As part of this year's Top 100 coverage, Lawn & Landscape convened CEOs, presidents and other leaders from companies on the list. We asked to eavesdrop on their conversations – which ranged from how to find good employees to how to choose services to how to make the landscape industry sexier – so we could share their ideas with the broader industry. On the pages that follow, we have two of those conversations for you. The first is among Jen Lemcke, COO at Weed Man USA in Oshawa, Ontario, and Frank Mariani and Fred Wacker, CEO and president, respectively, at Mariani Landscape, Lake Bluff, Ill. The second is between Christy Webber, president, Christy Webber Landscapes in Chicago, and Jim McCutcheon, CEO, HIghGrove Partners in Austell, Ga.
Lemcke: Recruiting right now is one of our big issues. We're seeing it in pockets across the U.S. Gone are the days you can put an ad in the newspaper and get the phone ringing for people coming in. So you need to be innovative in how you're recruiting employees and getting good talent. But it goes beyond that. You've got to manage the process. I'm trying to put my finger on it right now onto why it's not working in some areas.
It's also acquiring online customers and really adapting our technology with some of our processes with customer service. People are expecting a higher level of service, and we've got some of the highest retention rate in our segment of the industry, so we're very happy with that but I think we could be better, and I think technology will help us be better.

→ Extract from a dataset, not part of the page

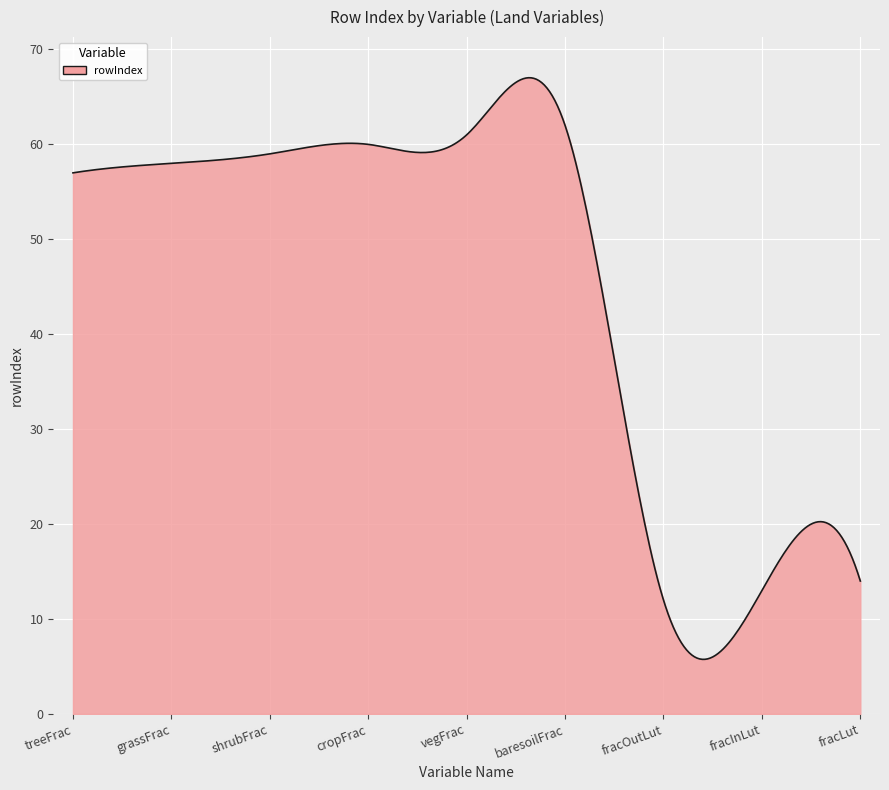

What is the maximum value shown in the chart?

67.0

Wacker: Jen, you're talking about the need for assistance to allow for someone coming to Weed Man to be able to engage with you in an easy-to-do-business way so that they could start their program with you?
Lemcke: A little beyond that. If they want a quote, they fill it out and it goes to the right franchisee. What I'm talking about are the people that come to our website … but they didn't quite have enough request to quote. We're not doing enough for those people and then on top of that bringing people to our website.
We have a system where you can manage your account on-line, pay your bills online, order services, all of that but it's going beyond that, Fred – allow them to maybe not commit fully to a quote or engage with the company but allow them to get something for free that they can download, and we get a little piece of their information where we can fully ease them into our brand and bring them on-board.
You get these service companies now, and these are small industries – that will tell you 10 minutes before your technician's about to come in and do a service on your fridge. They call you afterwards for quality control.
Wacker: I can take a shot at our lead challenge in 2015, and how we're addressing it. We probably get a lot of the same challenges, Jen but I think recruitment is really important to us, too.
We're both on the professional side and on the field labor side, but professionally we know that on this, sales and horticulturally, I think sales talent is going to come out of the colleges and universities that have good horticultural programs, and we've turned them into our best source.
But, you know, I want to say it's more than sales but sales is an important aspect, but it's the people that really get engaged with the clients on a professional dialogue and be able to manage a landscape program.